O dirigente terá uma nova reunião com o governador Sérgio Cabral, o prefeito do Rio, Eduardo Paes, e representantes do Consórcio Maracanã (formado pelas empreiteiras Andrade Gutierrez e Odebretch) nesta sexta-feira.

“Não existe plano B para o Maracanã. Por isso devemos ter respostas amanhã (sexta). Claro que estamos preocupados, por conta da imagem que vimos ontem (quarta),” disse Valcke, que se reuniu nesta quinta, num hotel em São Conrado, Zona Sul do Rio, com o ministro do Esporte, Aldo Rebelo; o presidente da CBF, José Maria Marin; e membros do Comitê Organizador Local – COL, entre eles o ex-jogador Ronaldo Nazário.

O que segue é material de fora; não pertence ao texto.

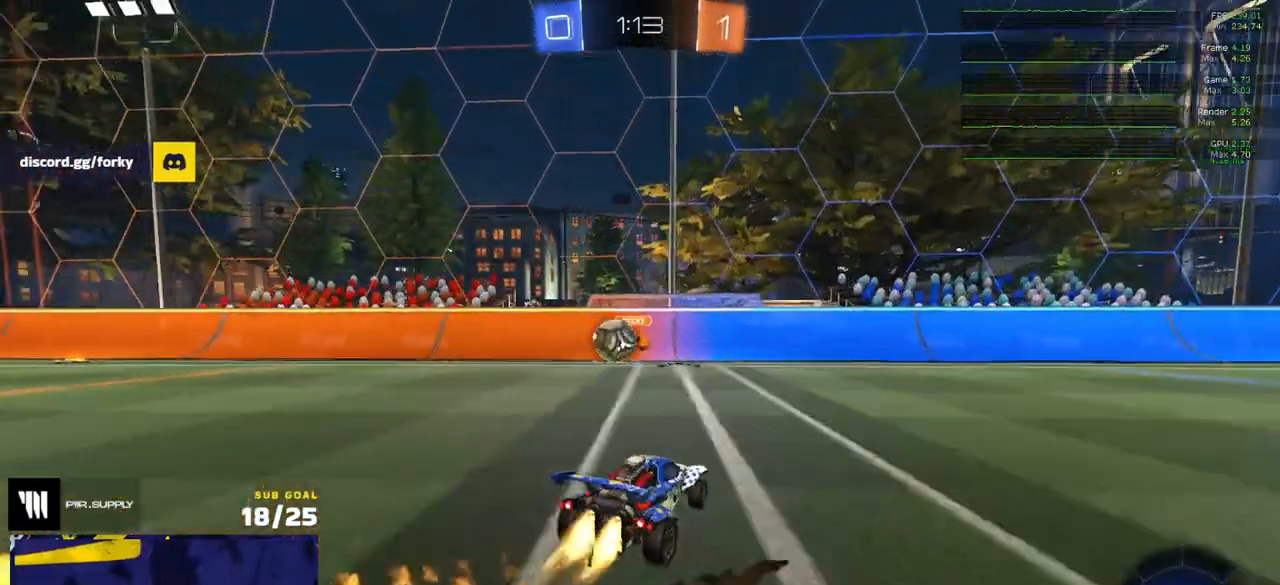
{"buttons": ["R2"], "left_stick": "center", "right_stick": "center", "events": [[67, "R2", "up"], [167, "R2", "down"], [200, "left_stick", "right"], [250, "left_stick", "center"], [283, "R1", "up"]]}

Valcke tentou passar tranquilidade em relação ao prazo final para a obra do Maracanã. Quando foi indagado sobre a nova data (27 de abril), o dirigente mostrou surpresa com a pergunta.

“Não sei o porquê da questão com a data. Não sei de onde vocês tiraram o dia 15 de abril, para a Fifa o prazo sempre foi 27 de abril,” disse.

No site da Fifa, porém, a data limite estipulada é 15 de abril. E o próprio Valcke já havia dito, em outra ocasião, que a cobertura e o gramado do Maracanã teriam que estar prontos no dia 15. O novo prazo, dia 27, surgiu na quarta-feira à noite, depois de reunião entre Valcke, o governador Cabral e o prefeito Paes. A assessoria do governo do Estado não comentou a mudança de data, apenas confirmou que entregará o estádio em 27 de abril.

A imagem dos operários de cueca, tirando água da cobertura que está sendo instalada no Maracanã, também mereceu comentário do secretário-geral da Fifa. Os operários, a maioria da Alemanha, contratados pela empresa responsável pelo içamento da cobertura, trabalhavam sem qualquer equipamento de proteção. Eles retiravam a água com baldes.

“Foi uma situação de tempestade e o que se viu foram operários fazendo o que podiam, nas condições que podiam. Quero agradecer a todos os operários, pois sem eles não conseguiríamos realizar as Copas,” disse o dirigente francês.